# The task
Return each line of the listing that has the word "pyautogui" in it.

# Records supplied

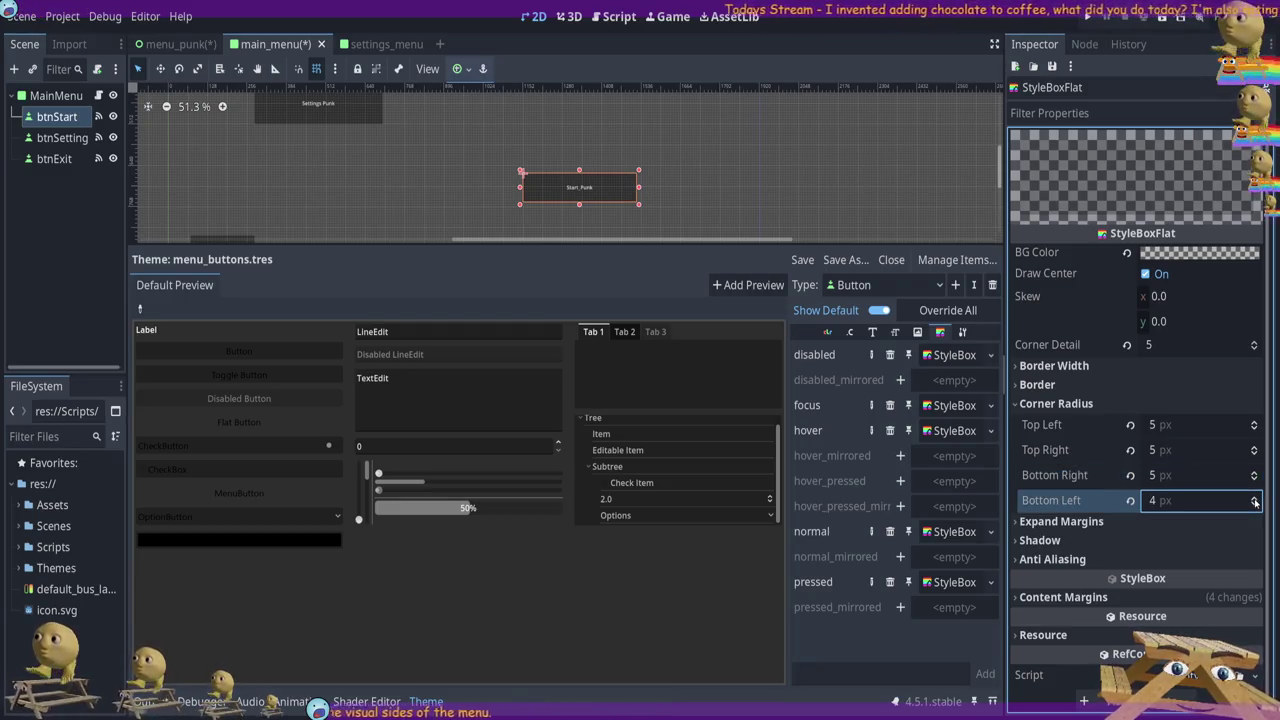
pyautogui.press('ctrl+s')
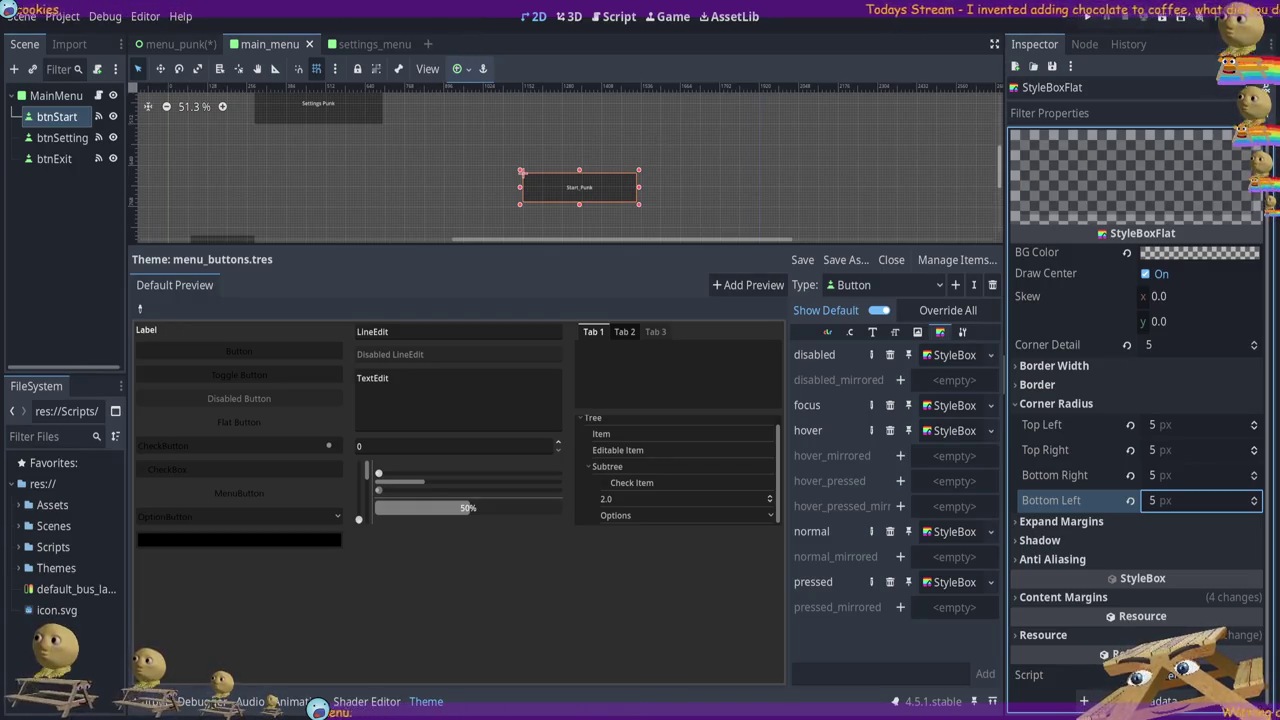
# Give the disabled stylebox expand margins of left 1, top 2, right 1 and bottom 1 px
pyautogui.click(1150, 522)
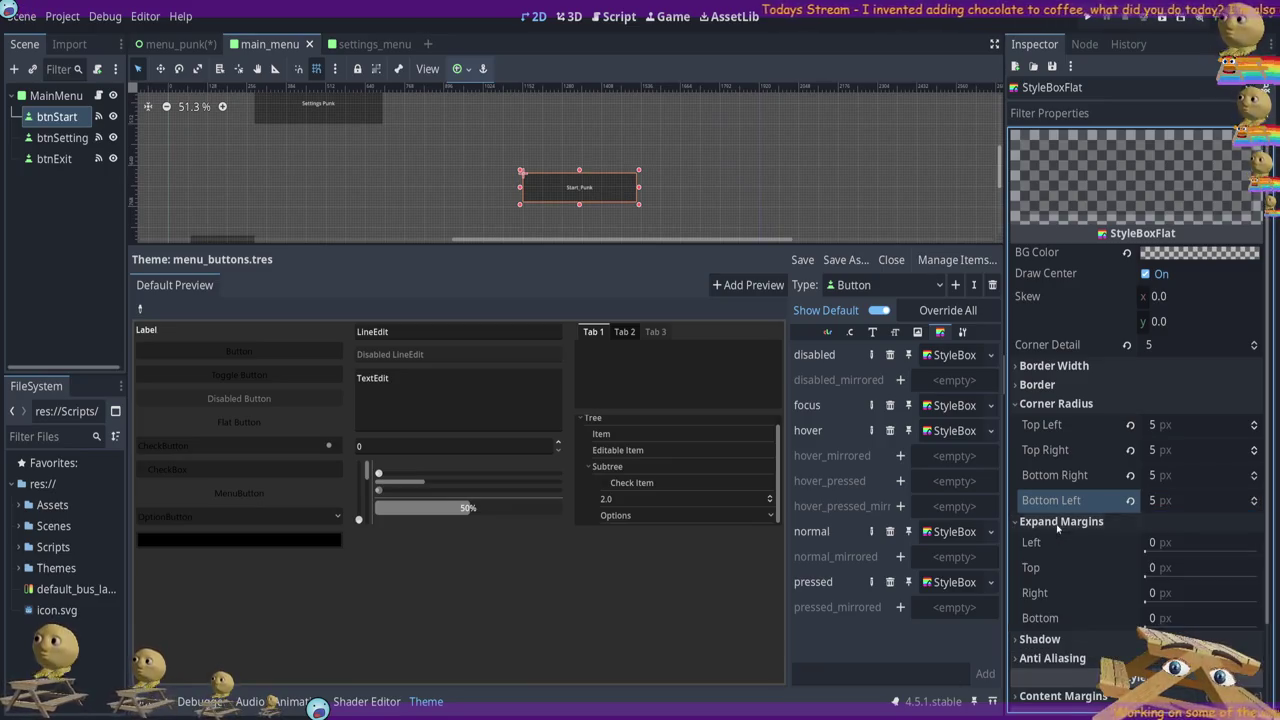
pyautogui.click(1166, 545)
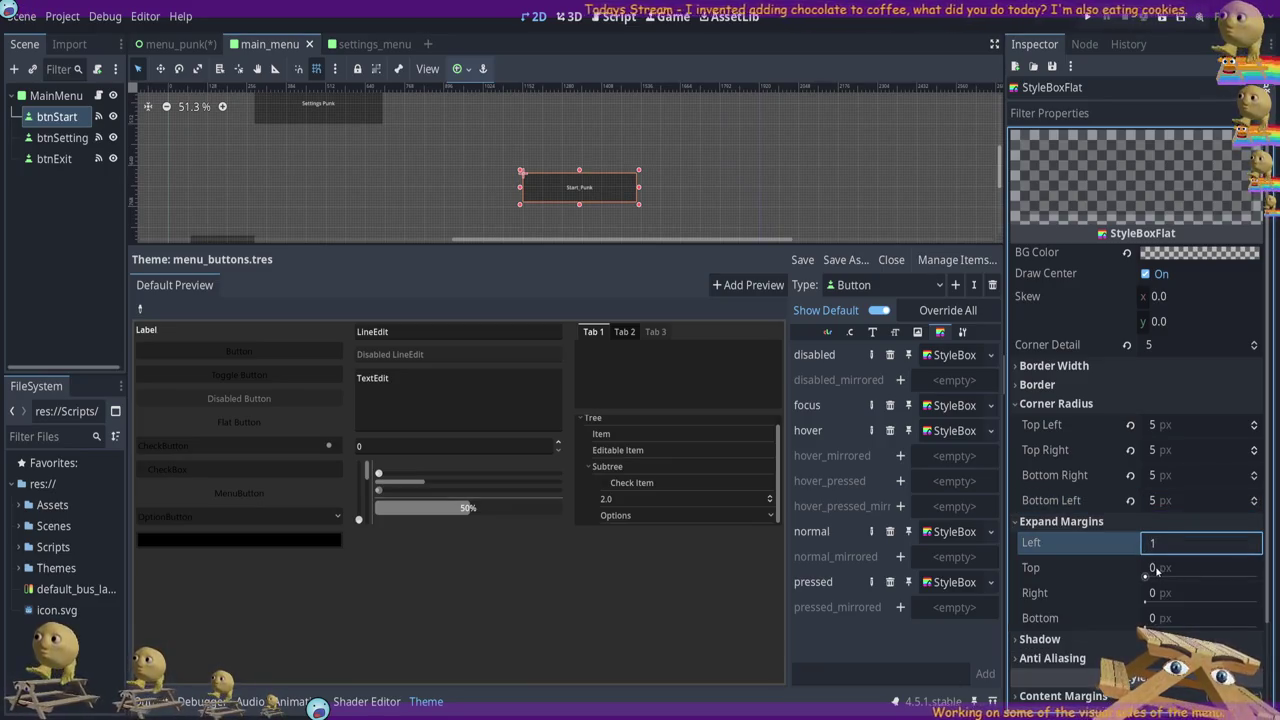
pyautogui.write('1')
pyautogui.click(1160, 568)
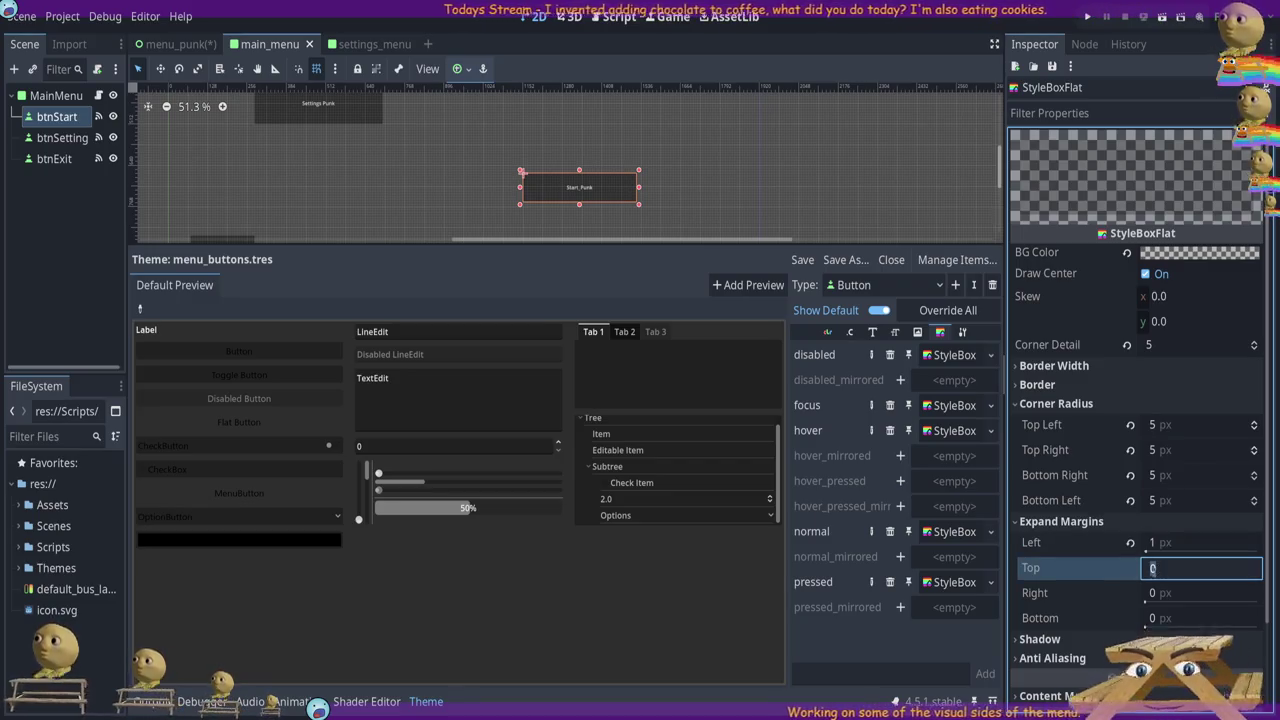
pyautogui.write('2')
pyautogui.click(1153, 593)
pyautogui.write('1')
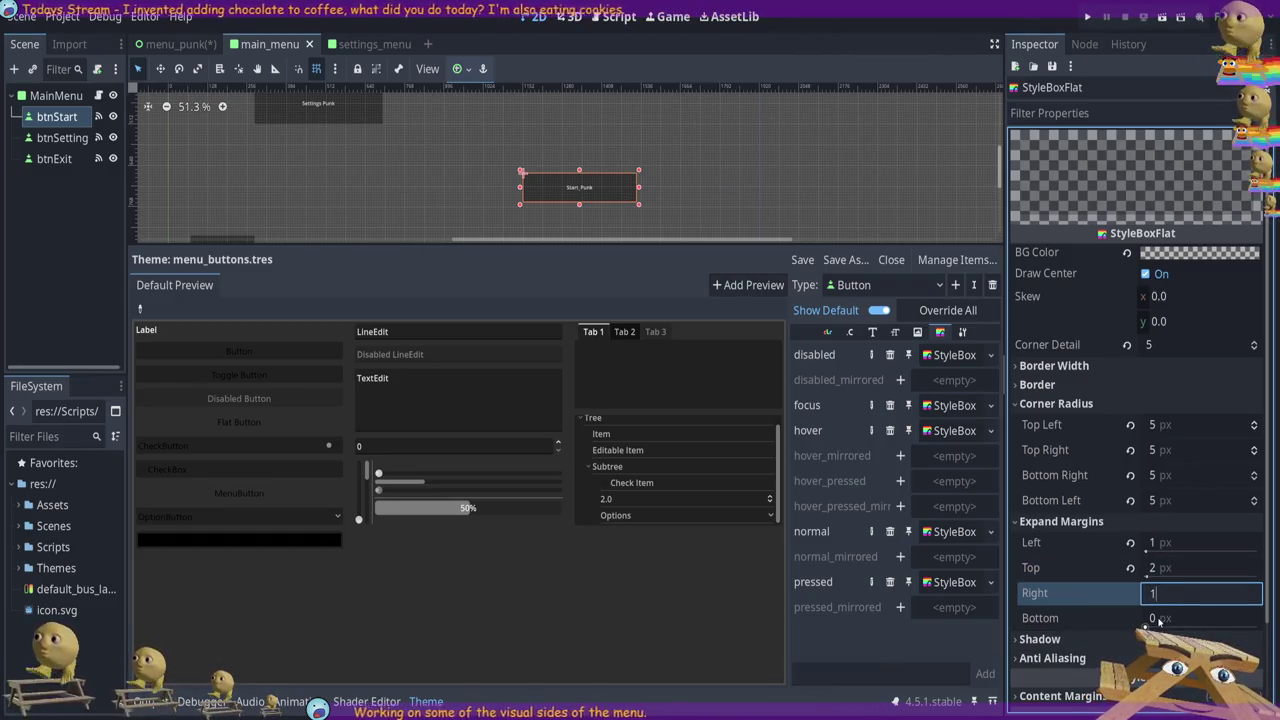
pyautogui.click(1155, 618)
pyautogui.write('1')
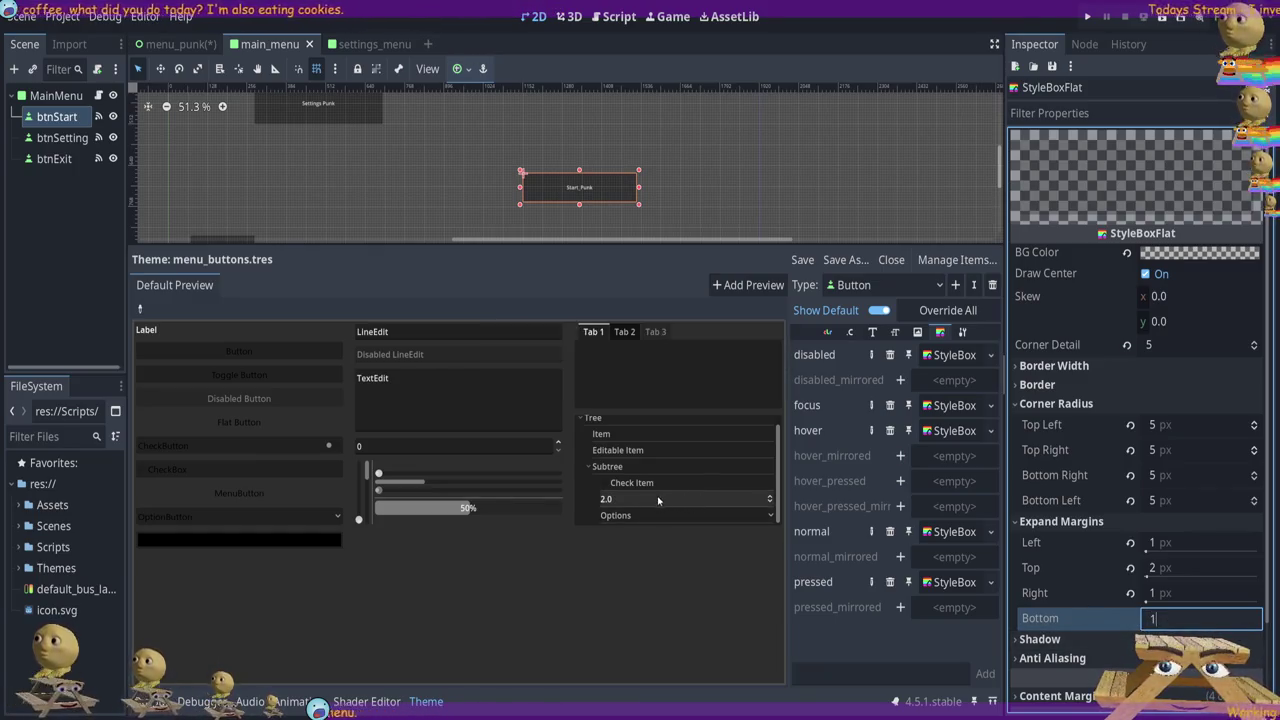
pyautogui.click(943, 312)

# Result of this task
pyautogui.press('ctrl+s')
pyautogui.click(1150, 522)
pyautogui.click(1166, 545)
pyautogui.write('1')
pyautogui.click(1160, 568)
pyautogui.write('2')
pyautogui.click(1153, 593)
pyautogui.write('1')
pyautogui.click(1155, 618)
pyautogui.write('1')
pyautogui.click(943, 312)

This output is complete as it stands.